* **PROBLEM STATEMENT**:
Your answer should consist only of the lines below from the one with "Here, we first" through the one with "we have a valid", copied exactly.

┌──

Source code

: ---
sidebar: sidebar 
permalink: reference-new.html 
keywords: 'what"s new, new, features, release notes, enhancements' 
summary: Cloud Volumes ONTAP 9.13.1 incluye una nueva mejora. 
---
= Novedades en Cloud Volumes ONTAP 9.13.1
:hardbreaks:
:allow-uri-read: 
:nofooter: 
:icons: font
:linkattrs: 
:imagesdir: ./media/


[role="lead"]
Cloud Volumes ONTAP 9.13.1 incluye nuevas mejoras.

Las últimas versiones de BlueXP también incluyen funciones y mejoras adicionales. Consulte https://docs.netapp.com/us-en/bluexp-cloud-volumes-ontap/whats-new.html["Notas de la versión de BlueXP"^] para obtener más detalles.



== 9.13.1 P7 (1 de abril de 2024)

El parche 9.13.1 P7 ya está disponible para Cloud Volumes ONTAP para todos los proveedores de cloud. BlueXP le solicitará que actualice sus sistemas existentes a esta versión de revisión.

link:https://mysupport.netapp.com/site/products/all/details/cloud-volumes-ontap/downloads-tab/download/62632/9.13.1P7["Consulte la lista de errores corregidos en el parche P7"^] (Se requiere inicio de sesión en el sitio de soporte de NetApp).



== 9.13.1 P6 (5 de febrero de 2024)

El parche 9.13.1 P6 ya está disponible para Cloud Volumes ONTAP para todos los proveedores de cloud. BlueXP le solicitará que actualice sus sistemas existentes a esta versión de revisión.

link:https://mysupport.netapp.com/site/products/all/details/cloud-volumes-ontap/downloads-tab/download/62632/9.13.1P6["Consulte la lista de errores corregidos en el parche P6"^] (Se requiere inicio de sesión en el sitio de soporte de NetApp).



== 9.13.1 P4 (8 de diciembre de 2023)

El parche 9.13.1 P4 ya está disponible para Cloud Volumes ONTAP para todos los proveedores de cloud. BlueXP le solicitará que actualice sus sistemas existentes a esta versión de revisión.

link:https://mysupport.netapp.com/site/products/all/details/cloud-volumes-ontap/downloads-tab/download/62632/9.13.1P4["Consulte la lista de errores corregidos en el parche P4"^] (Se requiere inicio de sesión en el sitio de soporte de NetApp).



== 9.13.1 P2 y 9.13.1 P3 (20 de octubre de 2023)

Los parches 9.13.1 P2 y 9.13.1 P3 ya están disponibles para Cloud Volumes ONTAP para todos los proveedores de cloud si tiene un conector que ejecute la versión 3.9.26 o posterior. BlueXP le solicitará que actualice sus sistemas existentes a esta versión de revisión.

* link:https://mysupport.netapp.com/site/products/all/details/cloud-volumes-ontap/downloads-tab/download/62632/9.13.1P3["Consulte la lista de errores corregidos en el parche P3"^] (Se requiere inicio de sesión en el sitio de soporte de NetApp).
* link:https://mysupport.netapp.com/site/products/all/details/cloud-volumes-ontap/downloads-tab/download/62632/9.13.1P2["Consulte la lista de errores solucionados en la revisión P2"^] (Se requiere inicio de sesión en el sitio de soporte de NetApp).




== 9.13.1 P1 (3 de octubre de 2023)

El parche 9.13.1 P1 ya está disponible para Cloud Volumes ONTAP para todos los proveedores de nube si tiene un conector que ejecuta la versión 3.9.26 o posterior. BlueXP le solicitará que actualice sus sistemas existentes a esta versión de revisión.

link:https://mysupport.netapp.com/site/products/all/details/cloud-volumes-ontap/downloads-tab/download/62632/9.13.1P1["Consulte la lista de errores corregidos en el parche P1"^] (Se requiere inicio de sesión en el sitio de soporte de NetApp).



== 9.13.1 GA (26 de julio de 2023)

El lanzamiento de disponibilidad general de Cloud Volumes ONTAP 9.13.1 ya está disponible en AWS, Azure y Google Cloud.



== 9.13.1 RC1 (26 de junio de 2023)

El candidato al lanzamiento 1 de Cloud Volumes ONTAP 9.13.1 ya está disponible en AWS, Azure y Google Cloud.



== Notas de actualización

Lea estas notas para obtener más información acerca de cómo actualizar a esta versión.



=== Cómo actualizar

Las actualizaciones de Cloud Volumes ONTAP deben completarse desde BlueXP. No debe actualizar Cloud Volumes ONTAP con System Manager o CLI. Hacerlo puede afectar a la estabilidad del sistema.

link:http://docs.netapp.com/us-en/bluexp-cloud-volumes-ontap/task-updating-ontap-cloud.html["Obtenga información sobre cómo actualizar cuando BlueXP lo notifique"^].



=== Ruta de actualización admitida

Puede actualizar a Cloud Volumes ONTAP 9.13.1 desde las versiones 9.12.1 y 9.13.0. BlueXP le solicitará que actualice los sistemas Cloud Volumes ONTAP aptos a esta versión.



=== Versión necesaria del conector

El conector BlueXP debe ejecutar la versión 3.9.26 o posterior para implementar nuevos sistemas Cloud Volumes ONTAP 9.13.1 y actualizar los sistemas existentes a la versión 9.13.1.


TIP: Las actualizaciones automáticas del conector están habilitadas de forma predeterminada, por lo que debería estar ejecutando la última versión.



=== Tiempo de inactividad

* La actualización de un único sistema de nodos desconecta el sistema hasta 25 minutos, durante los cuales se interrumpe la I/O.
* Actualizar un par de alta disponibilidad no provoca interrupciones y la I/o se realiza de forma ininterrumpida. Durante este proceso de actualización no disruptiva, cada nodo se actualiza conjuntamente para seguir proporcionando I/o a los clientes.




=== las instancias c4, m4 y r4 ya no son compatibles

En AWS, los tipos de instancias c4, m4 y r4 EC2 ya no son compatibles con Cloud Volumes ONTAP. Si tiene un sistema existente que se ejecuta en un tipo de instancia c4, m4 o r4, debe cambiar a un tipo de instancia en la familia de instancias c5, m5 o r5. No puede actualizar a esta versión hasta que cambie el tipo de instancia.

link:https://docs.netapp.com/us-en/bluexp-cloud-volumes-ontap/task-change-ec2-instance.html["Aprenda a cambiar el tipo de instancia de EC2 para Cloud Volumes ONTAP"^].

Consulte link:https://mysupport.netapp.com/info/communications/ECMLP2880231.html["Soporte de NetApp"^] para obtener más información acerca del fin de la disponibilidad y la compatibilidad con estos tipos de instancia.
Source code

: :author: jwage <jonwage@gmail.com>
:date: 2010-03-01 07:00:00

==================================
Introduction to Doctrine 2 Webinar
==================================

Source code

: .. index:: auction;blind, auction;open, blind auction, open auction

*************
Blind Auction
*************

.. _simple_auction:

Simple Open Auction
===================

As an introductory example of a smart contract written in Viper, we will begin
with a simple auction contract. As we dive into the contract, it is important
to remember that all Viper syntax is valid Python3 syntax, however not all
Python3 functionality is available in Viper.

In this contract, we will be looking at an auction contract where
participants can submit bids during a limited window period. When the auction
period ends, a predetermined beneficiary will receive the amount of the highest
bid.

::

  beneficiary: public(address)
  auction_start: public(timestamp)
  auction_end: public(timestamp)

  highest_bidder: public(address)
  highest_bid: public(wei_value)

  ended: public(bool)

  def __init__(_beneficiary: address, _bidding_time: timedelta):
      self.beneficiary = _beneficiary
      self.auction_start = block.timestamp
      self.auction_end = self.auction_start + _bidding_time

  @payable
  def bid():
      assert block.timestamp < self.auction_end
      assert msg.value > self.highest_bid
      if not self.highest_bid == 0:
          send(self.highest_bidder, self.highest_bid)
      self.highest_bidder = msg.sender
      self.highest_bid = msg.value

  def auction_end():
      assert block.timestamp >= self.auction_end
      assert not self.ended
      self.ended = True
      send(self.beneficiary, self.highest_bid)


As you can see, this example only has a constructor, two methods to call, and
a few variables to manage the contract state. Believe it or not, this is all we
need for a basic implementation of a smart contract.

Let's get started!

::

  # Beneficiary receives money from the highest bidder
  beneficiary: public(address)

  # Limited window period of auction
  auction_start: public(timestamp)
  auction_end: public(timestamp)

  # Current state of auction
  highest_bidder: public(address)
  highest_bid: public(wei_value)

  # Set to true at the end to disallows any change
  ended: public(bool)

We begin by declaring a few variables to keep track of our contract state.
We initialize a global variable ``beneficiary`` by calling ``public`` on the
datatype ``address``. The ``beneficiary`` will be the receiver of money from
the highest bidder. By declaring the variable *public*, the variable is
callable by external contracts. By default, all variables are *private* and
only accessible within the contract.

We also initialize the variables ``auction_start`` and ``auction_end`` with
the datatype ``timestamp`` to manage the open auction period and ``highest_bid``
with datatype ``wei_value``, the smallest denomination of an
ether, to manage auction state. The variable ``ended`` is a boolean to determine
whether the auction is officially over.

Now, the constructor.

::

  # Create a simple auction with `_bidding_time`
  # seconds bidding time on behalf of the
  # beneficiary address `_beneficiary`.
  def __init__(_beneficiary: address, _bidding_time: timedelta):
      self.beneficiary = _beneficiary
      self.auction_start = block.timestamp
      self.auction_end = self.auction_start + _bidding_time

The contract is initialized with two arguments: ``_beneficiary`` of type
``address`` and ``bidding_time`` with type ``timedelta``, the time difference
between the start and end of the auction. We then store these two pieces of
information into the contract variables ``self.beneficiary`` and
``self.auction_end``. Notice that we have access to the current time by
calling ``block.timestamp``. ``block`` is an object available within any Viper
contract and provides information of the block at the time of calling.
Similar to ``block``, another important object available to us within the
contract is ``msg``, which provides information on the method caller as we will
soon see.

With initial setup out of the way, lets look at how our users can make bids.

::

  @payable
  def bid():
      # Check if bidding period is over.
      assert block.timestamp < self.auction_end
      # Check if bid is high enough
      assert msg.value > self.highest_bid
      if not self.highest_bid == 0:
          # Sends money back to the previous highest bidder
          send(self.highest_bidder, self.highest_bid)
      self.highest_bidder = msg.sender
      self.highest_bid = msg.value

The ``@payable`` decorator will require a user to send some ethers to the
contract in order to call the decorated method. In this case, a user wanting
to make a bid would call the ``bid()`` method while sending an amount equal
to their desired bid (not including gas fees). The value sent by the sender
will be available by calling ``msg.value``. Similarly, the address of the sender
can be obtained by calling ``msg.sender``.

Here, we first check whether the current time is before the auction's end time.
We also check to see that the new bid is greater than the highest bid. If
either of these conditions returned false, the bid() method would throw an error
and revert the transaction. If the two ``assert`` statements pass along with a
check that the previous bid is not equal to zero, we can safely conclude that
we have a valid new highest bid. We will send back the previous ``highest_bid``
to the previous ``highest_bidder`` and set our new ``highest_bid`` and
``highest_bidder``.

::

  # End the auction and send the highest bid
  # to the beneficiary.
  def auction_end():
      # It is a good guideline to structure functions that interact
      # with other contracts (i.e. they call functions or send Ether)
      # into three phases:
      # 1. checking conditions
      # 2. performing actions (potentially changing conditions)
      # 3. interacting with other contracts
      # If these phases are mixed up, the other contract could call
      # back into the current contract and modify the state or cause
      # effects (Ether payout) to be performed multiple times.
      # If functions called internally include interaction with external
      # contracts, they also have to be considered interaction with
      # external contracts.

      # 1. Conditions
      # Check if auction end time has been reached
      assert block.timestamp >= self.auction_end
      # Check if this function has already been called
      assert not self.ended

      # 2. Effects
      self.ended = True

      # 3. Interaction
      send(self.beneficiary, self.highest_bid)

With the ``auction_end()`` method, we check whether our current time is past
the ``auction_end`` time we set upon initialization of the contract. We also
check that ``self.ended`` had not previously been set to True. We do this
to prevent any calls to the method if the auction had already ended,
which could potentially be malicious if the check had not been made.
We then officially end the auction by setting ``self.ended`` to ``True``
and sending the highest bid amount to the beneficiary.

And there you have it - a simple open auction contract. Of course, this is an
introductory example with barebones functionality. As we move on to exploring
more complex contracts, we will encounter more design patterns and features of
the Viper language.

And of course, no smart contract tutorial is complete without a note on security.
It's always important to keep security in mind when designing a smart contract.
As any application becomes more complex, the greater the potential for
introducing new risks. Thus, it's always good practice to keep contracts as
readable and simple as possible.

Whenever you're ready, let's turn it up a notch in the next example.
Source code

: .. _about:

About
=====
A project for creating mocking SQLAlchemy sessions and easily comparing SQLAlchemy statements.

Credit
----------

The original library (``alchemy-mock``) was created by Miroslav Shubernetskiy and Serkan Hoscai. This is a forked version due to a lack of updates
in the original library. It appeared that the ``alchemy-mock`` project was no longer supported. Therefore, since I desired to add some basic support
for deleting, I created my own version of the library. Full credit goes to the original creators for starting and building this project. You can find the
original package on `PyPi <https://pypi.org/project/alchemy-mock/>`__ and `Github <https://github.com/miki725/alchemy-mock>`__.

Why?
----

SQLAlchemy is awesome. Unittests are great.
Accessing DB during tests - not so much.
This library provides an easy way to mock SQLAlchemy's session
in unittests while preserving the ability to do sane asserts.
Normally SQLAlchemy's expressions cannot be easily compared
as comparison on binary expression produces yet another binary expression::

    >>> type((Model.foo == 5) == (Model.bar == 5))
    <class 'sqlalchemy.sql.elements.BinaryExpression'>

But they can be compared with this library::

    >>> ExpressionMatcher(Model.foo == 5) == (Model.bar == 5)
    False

└──

* **RESPONSE BELOW**:
Here, we first check whether the current time is before the auction's end time.
We also check to see that the new bid is greater than the highest bid. If
either of these conditions returned false, the bid() method would throw an error
and revert the transaction. If the two ``assert`` statements pass along with a
check that the previous bid is not equal to zero, we can safely conclude that
we have a valid new highest bid. We will send back the previous ``highest_bid``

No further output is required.